Quant au coût écologique, il est connu : une IA connexionniste nécessite beaucoup d’énergie ; les serveurs doivent être constamment refroidis. En définitive, le bilan écologique d’une solution à base d’IA en faveur de l’économie circulaire peut être neutre, voire négatif. C’est particulièrement le cas lorsque l’on utilise des modèles pré-entraînés, comme ChatGPT, repose sur de grandes bases de données, mais son coût écologique est élevé en raison de l'énergie nécessaire à leur entraînement initial. Le développement de modèles spécifiques, bien que plus écologique, nécessite également des ressources importantes.

 

Sans oublier le coût social : l'entraînement des modèles repose souvent sur des tâches répétitives effectuées par des « travailleurs du clic ». Ces tâches sont externalisées dans des pays à bas coût de main-d'œuvre, ce qui soulève des préoccupations sur l'exploitation humaine, notamment (mais pas seulement) dans les pays francophones d’Afrique pour les modèles en français.

 

Sur le plan réglementaire, l’AI Act de l’Union européenne vise à classer les systèmes d’IA en fonction de leur niveau de risque.
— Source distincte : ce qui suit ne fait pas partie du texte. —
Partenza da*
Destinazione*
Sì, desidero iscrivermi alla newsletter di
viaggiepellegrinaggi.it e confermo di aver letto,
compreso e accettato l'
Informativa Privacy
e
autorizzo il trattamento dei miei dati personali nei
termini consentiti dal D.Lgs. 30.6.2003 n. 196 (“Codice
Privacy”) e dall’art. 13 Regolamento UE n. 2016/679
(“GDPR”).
Certains usages, comme la reconnaissance faciale, sont interdits, tandis que d’autres, jugés à risque élevé, font l'objet d'exigences strictes en matière de transparence et d’explicabilité. Cette obligation d’explicabilité pose un défi pour les acteurs de l’économie circulaire, qui pourraient être soumis à des procédures coûteuses et risquées, sans lignes directrices claires.

 

Enfin, le manque de lobbying des acteurs de l’économie circulaire auprès des institutions européennes limite leur capacité à souligner les bénéfices sociétaux et environnementaux de leurs applications. Cela complique l'allègement de certaines obligations réglementaires.